Through my window, my first week working at the Herald Times was a most interesting time. Other than putting out my first newspaper edition in Colorado in more than 35 years, I had the opportunity to meet almost all county government leaders and department heads as well as several folks at the Meeker and Rangely city halls.
I haven’t been here long enough to judge how competent, knowledgeable or dedicated these folks are to their work, but I can assure you my first image is of a group of folks serious about their positions, committed to doing a good job and who present themselves as highly enthusiastic about doing whatever they can to make Rio Blanco County and the towns of Meeker and Rangely great places in which to live.
Looking out the windows wherever I have been this past week, I have seen lots of blue sky and great March temperatures. Last week was surely unseasonably warm, and, although the weekend cooled down a bit, it looks like a great forecast lies ahead for much of the month’s remainder.
The weather has made the transition from Arizona quite easy. In the 20s at night and up near the 60s during the day has had people I have encountered in quite a good mood.
The drive to Rangely on Friday was beautiful, sunny and actually warm. The short-sleeved shirt I wore was more than sufficient.
Most notable, however, was the appearance of the new calves intermingled among the herds lining the highway in the White River Valley. The cows and calves lined the road in large numbers, but while it is obvious calving season has begun, it is equally obvious that spring calving chores have not concluded.
Folks around here are more used to seeing elk and deer along the roadways than am I, but it is still kind of a thrill each time I see one and make certain I have avoided it with my car. When I last lived in Wyoming — 18 years ago — I had gotten used to the antelope, deer and elk in my Rawlins-area travels.
But seeing the dead deer and elk along the road to Rangely and back, all I could do was cringe because I know what these critters can do to a car, truck or the passengers.
I have had friends killed after colliding with elk in their vehicles and have seen a lot of trucks, cars and friends heavily damaged or injured from run-ins with wild game.

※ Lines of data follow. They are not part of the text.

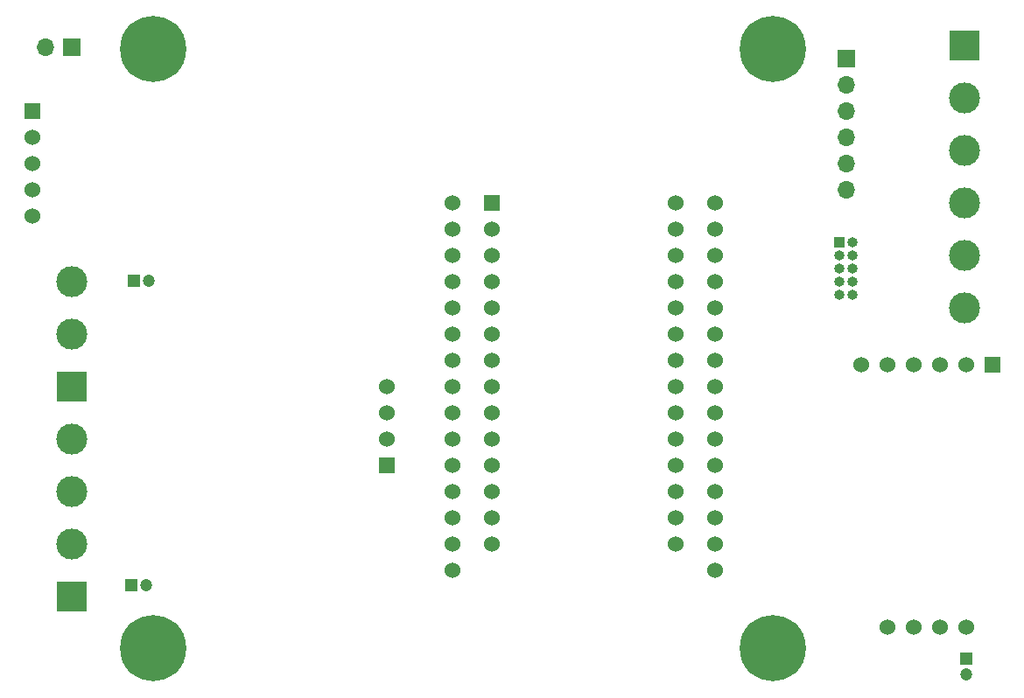
<source format=gbr>
G04 #@! TF.GenerationSoftware,KiCad,Pcbnew,(5.1.9)-1*
G04 #@! TF.CreationDate,2021-03-05T16:25:43+01:00*
G04 #@! TF.ProjectId,BOBcad,424f4263-6164-42e6-9b69-6361645f7063,v1.0.2*
G04 #@! TF.SameCoordinates,Original*
G04 #@! TF.FileFunction,Soldermask,Bot*
G04 #@! TF.FilePolarity,Negative*
%FSLAX46Y46*%
G04 Gerber Fmt 4.6, Leading zero omitted, Abs format (unit mm)*
G04 Created by KiCad (PCBNEW (5.1.9)-1) date 2021-03-05 16:25:43*
%MOMM*%
%LPD*%
G01*
G04 APERTURE LIST*
%ADD10C,1.524000*%
%ADD11R,1.200000X1.200000*%
%ADD12C,1.200000*%
%ADD13R,1.524000X1.524000*%
%ADD14C,3.000000*%
%ADD15R,3.000000X3.000000*%
%ADD16R,1.000000X1.000000*%
%ADD17O,1.000000X1.000000*%
%ADD18R,1.700000X1.700000*%
%ADD19O,1.700000X1.700000*%
%ADD20C,6.400000*%
G04 APERTURE END LIST*
D10*
X161006000Y-116092000D03*
X161006000Y-113552000D03*
X161006000Y-111012000D03*
X161006000Y-108472000D03*
X161006000Y-105932000D03*
X161006000Y-103392000D03*
X161006000Y-100852000D03*
X161006000Y-98312000D03*
X161006000Y-95772000D03*
X161006000Y-93232000D03*
X161006000Y-90692000D03*
X161006000Y-88152000D03*
X161006000Y-85612000D03*
X161006000Y-83072000D03*
X161006000Y-80532000D03*
X135606000Y-93232000D03*
X135606000Y-80532000D03*
X135606000Y-103392000D03*
X135606000Y-90692000D03*
X135606000Y-83072000D03*
X135606000Y-100852000D03*
X135606000Y-113552000D03*
X135606000Y-111012000D03*
X135606000Y-98312000D03*
X135606000Y-108472000D03*
X135606000Y-88152000D03*
X135606000Y-95772000D03*
X135606000Y-85612000D03*
X135606000Y-116092000D03*
X135606000Y-105932000D03*
D11*
X104762000Y-88146000D03*
D12*
X106262000Y-88146000D03*
D11*
X104508000Y-117610000D03*
D12*
X106008000Y-117610000D03*
D11*
X185280000Y-124722000D03*
D12*
X185280000Y-126222000D03*
D10*
X157196000Y-80532000D03*
X157196000Y-83072000D03*
X157196000Y-85612000D03*
X157196000Y-88152000D03*
X157196000Y-90692000D03*
X157196000Y-93232000D03*
X157196000Y-95772000D03*
X157196000Y-98312000D03*
X157196000Y-100852000D03*
X157196000Y-103392000D03*
X157196000Y-105932000D03*
X157196000Y-108472000D03*
X157196000Y-111012000D03*
X157196000Y-113552000D03*
X139416000Y-113552000D03*
X139416000Y-111012000D03*
X139416000Y-108472000D03*
X139416000Y-105932000D03*
X139416000Y-103392000D03*
X139416000Y-100852000D03*
X139416000Y-98312000D03*
X139416000Y-95772000D03*
X139416000Y-93232000D03*
X139416000Y-90692000D03*
X139416000Y-88152000D03*
X139416000Y-85612000D03*
X139416000Y-83072000D03*
D13*
X139416000Y-80532000D03*
X129256000Y-105932000D03*
D10*
X129256000Y-103392000D03*
X129256000Y-100852000D03*
X129256000Y-98312000D03*
D13*
X94966000Y-71642000D03*
D10*
X94966000Y-74182000D03*
X94966000Y-76722000D03*
X94966000Y-79262000D03*
X94966000Y-81802000D03*
D14*
X98776000Y-113552000D03*
X98776000Y-108472000D03*
D15*
X98776000Y-118632000D03*
D14*
X98776000Y-103392000D03*
D15*
X98776000Y-98312000D03*
D14*
X98776000Y-93232000D03*
X98776000Y-88152000D03*
D16*
X173071000Y-84342000D03*
D17*
X174341000Y-84342000D03*
X173071000Y-85612000D03*
X174341000Y-85612000D03*
X173071000Y-86882000D03*
X174341000Y-86882000D03*
X173071000Y-88152000D03*
X174341000Y-88152000D03*
X173071000Y-89422000D03*
X174341000Y-89422000D03*
D10*
X177660000Y-121674000D03*
X180200000Y-121674000D03*
X182740000Y-121674000D03*
X185280000Y-121674000D03*
X175120000Y-96274000D03*
X177660000Y-96274000D03*
X180200000Y-96274000D03*
X182740000Y-96274000D03*
X185280000Y-96274000D03*
D13*
X187820000Y-96274000D03*
D14*
X185136000Y-70372000D03*
X185136000Y-75452000D03*
D15*
X185136000Y-65292000D03*
D14*
X185136000Y-80532000D03*
X185136000Y-85612000D03*
X185136000Y-90692000D03*
D18*
X173706000Y-66562000D03*
D19*
X173706000Y-69102000D03*
X173706000Y-71642000D03*
X173706000Y-74182000D03*
X173706000Y-76722000D03*
X173706000Y-79262000D03*
D18*
X98776000Y-65540000D03*
D19*
X96236000Y-65540000D03*
D20*
X166626000Y-123682000D03*
X106626000Y-123682000D03*
X166626000Y-65682000D03*
X106626000Y-65682000D03*
M02*

</source>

I would again urge caution when driving area roads, particularly in the mornings and evenings, throughout the county. They may not be the smartest critters around when it comes to vehicles, but we should all be smart enough to know that no one wins when an animal is hit or killed.
On the flip side, I must admit I feel like a kid again when I see deer wandering through the streets of Meeker.
I was startled when I left home one morning over the weekend. It was still fairly dark outside when I walked out the door. I had started around the back of my car when a small buck jumped from about eight feet away and ran up the hill. I am not sure which of us was more startled, but it was a great way to get the heart pumping in the morning.
I want to say a word of thanks to all the folks I have met this past week. You have made me feel welcome to Rio Blanco County.
I already have some invites to go fishing and join in other off-work activities, and I look forward to those as well as the many organized events that will be increasing as summer edges near.
When I was interviewing Rio Blanco County Administrator Kimberly Bullen last week, she offered some great words to live by.
We were discussing the the county’s upcoming strategic planning project, and she said she often recalls a certain phrase when there are questions in her mind about what to do next and the importance of having purpose.
She did not claim authorship nor does she know who coined the phrase, but she said she often remembers the adage, “If you don’t know where you are going, any road will get you there.”
That is a sobering reminder regarding all goals — personal and professional.
About 60 Meeker residents took advantage Friday night of the free Lincoln Re-enactment presented at Meeker High School by John Voehl of Littleton, Colo.
The performance, sponsored by the Meeker Arts Cultural Council and the Rio Blanco Historical Society, was most interesting. Voehl did an excellent job during his storytelling performance and his question and answer session afterward. He told all of the stories well within character and continued as Honest Abe himself when audience members asked him several questions about his life.
Lincoln, whose life was the subject of the top film on the big screen last year, was an interesting man, and the community was well served by Voehl’s performance.
And lastly, I saw another St. Patrick’s Day pass by out my window over the weekend.
I am proud of my Irish heritage and so were my parents. The names of my siblings are (or were, in a couple of instances) from the oldest: Brian, Maureen, Sheila, Dennis, James Patrick, Kevin and then myself.
I had a difficult time Sunday finding corned beef and cabbage to dine on, but I was able to keep the life-long tradition of chowing down on the traditional holiday fare after all.
It is now a few days later, but I was asked by a resident if I knew the entire Irish Blessing, to which I replied, “Aye, I do.”
For those interested, it goes like this:
May the road rise up to meet you;
May the wind be always at your back;
May the sun shine warm upon your face;
The rains fall soft upon your fields;
And, until we meet again,
May God hold you in the palm of His hand.